Sohrab Ahmari is an interesting example in a different way. To be sure, I think Sohrab has earnest political views that are based on bad analysis.3 But he shares my view that war with Iran is folly, and perhaps racist. He supports some domestic pro-labor policies. And he’s criticized the anti-Muslim, racist, anti-communist hysteria of congressional members who are publicly lobbying for deporting New York City’s incumbent mayor, Zohran Mamdani, and stripping him of citizenship.
That’s more than even Democratic Party leadership is offering at the moment.
In writing this, part of me is hoping to neg the Democratic Party into embracing peace again, but it seems unlikely to work because the the party’s policies are downstream of corruption (which is bipartisan) and its particular foreign policy cadre.
This is the story of my own disaffection. I was literally policed out from being Democratic foreign policy cadre once I started to critique Biden (which was very early on).
Lest you think I’m glazing Sohrab, he wants a social order that would inevitably be repressive of women and minorities, anchored in a romantic, distorted image of mid-century American life. He opposes all manner of egalitarian identity politics, but has no problem with white Christian patriarchal identity politics. His worldview purports to be pro-worker but denies a global working class despite capitalism being a global force. And he misunderstands the role of manufacturing in political economy because he thinks neither dialectically nor in terms of uneven and combined development. The things he finds odious about reactionary politics are features, not bugs, of that politics.

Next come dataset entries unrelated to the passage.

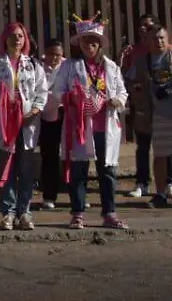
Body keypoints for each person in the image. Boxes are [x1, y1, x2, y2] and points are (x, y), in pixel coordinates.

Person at [53, 14, 129, 230]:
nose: (89, 44)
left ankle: (109, 213)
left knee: (107, 171)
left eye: (94, 40)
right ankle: (77, 213)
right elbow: (57, 91)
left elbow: (123, 92)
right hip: (81, 126)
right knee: (79, 170)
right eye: (85, 40)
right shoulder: (69, 67)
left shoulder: (111, 67)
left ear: (100, 44)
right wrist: (71, 98)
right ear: (79, 43)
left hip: (105, 126)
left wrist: (118, 100)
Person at [0, 23, 47, 231]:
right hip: (5, 122)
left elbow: (41, 92)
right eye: (12, 36)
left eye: (20, 36)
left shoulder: (34, 65)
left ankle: (25, 211)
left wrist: (35, 111)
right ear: (5, 39)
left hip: (27, 122)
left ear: (25, 39)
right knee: (7, 169)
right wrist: (3, 103)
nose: (16, 40)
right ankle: (8, 213)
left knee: (27, 170)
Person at [126, 23, 172, 207]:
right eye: (154, 38)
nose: (159, 41)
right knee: (160, 155)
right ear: (147, 41)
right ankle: (160, 194)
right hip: (157, 114)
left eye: (162, 38)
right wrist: (137, 92)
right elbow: (128, 81)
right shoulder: (141, 61)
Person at [39, 39, 67, 210]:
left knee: (72, 155)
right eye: (51, 55)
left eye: (58, 55)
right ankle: (49, 195)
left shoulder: (68, 66)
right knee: (49, 155)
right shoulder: (38, 67)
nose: (55, 59)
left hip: (65, 113)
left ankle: (74, 194)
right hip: (45, 115)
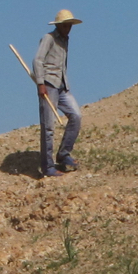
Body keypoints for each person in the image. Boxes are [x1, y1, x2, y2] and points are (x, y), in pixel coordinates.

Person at [33, 10, 83, 178]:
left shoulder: (65, 40)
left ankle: (63, 154)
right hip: (48, 85)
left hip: (62, 86)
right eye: (65, 26)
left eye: (70, 26)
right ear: (59, 26)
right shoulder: (49, 38)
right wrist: (41, 83)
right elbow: (38, 60)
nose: (68, 29)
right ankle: (48, 167)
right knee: (48, 127)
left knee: (76, 116)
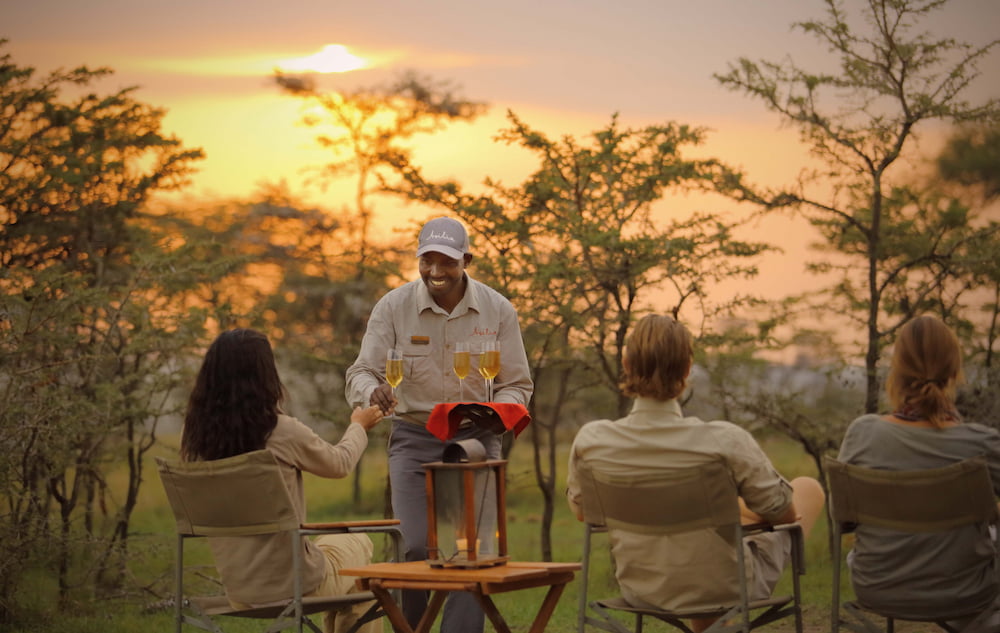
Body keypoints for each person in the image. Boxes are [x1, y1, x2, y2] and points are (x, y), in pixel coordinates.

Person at [566, 314, 824, 632]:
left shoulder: (592, 441)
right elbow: (784, 514)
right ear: (688, 368)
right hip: (725, 588)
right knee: (808, 488)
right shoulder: (724, 440)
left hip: (641, 589)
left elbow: (584, 512)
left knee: (707, 531)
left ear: (627, 364)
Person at [345, 216, 533, 633]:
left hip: (476, 440)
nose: (435, 272)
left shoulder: (498, 309)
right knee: (413, 545)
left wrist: (498, 412)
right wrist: (371, 392)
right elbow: (360, 372)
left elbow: (517, 385)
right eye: (426, 261)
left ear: (465, 259)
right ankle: (411, 628)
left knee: (475, 551)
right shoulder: (393, 308)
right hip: (414, 438)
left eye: (446, 262)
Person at [181, 328, 385, 633]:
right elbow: (340, 463)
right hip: (294, 586)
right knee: (363, 564)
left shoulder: (200, 439)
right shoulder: (279, 431)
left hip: (240, 591)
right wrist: (358, 425)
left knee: (334, 550)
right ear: (265, 374)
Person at [837, 314, 1000, 625]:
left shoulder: (863, 433)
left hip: (877, 588)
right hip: (965, 592)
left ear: (896, 371)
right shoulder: (980, 443)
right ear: (955, 371)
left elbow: (844, 522)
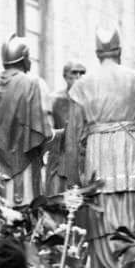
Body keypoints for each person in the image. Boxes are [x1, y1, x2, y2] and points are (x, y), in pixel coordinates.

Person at [67, 28, 135, 268]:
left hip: (97, 157)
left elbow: (73, 138)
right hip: (131, 153)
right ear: (120, 51)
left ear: (96, 53)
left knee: (101, 222)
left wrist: (73, 180)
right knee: (130, 220)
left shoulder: (81, 86)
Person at [0, 35, 53, 204]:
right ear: (24, 58)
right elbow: (44, 133)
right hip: (24, 171)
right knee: (25, 219)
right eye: (29, 57)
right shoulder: (32, 84)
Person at [45, 60, 86, 196]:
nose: (79, 76)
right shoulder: (54, 99)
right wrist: (67, 132)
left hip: (83, 163)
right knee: (56, 206)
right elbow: (48, 133)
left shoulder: (90, 101)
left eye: (82, 73)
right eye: (74, 72)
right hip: (58, 162)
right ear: (65, 76)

You have misclassified Rep. Thomas Massie. He's not really MAGA. He's a libertarian and a back-to-the-land environmentalist (he and his late wife converted a farm to off-the-grid and he drives a Tesla - he's called the greenest Member of Congress, but NOTE as a libertarian and back-to-the-land advocate, he does not favor federal environmental programs). He doesn't fit the pattern of MTG and the others you name. He has been the most consistent opponent of foreign military intervention in the Congress his entire Congressional career. And he's a strong critic of Israel. Trump is raising millions to try to primary him (which has been tried before, but the voters overwhelmingly supported Massie). He is Trump's least favorite Republican, having voted against Trump's key measures over and over and not only on war and peace.